Once we prove that our prototype is not only functional in a laboratory environment but also in animal testing it is only one last but protracted step until we are able to market our product to people all around the world and provide them with a tool to permanently improve their health conditions. This one last step is the clinical trial. By law, newly developed products have to pass four phases of clinical trials in order to get an approval.
In phase 0, the preclinical phase, the general research takes place including animal testing. In this phase no human experiments are involved.
In phase 1 the drug or treatment is tested in a small group of healthy people. The goal of this phase is to determine whether the drug or treatment causes severe side effects and what is a safe dosage range. Analyzing the desired effectiveness is no goal of phase 1 studies.
In phase 2 the drug or treatment is tested in larger groups of patients suffering from the disease to be cured by the new drug. An essential goal of this phase is to study the effectiveness of the drug in the dosage determined in phase 1.
In phase 3 the new drug or treatment is compared to standard drugs or treatments for this disease.
Phase 4 includes every study after the drug or treatment has been brought to market, including long-term side effects or effects in different parts of the population.
In general to carry out clinical trials in Europe the criteria and requirements of the EU pharmaceutical legislation for medicinal products for human use have to be followed. This legislation ensures the safety of all trial subjects. Additionally a vote of favour is needed by the ethics committee of the member state where the clinical trial is planned to be marketed.

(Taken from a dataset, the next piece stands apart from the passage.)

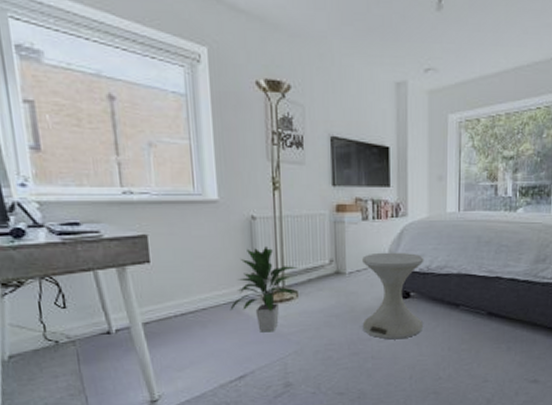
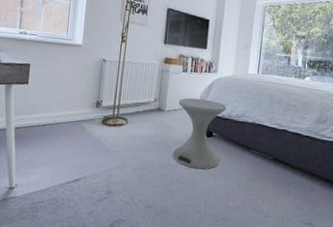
indoor plant: present [230,247,299,333] -> none [77,82,131,148]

If clinical trials are to be done for drugs that contain or consist of GMO´s it has to be decided if the drug leads to contained use which is defined as:
“any activity in which organisms are genetically modified or in which such organisms are cultured, stored, transported, destroyed, disposed or used in any other way and for which specific containment and other protective measures are used to limit their contact with the general public and the environment”
or as deliberate release which are all activities not rated as contained use.
If the clinical trial is classified as deliberate release an environmental risk assessment (ERA) has to be added to the application.
An ERA includes about five points.
- 1. Identification of potential adverse effects,
- 2. Estimation of the likelihood,
- 3. Risk estimation,
- 4. Risk management
- 5. Assessment of the overall environmental impact.
The final decision after a clinical trial if a product is released in the European Union is taken by the European commission. In the USA the FDA is the corresponding organization. After a product is launched further experiments are conducted as part of clinical phase 4 to observe long term side effects. The process from a prototype in a laboratory environment to a ready to market product including approval of all governmental organisations can take decades and probably costs millions of dollars. But every billion dollar blockbuster product started at the same stage as our project - as a prototype in the lab.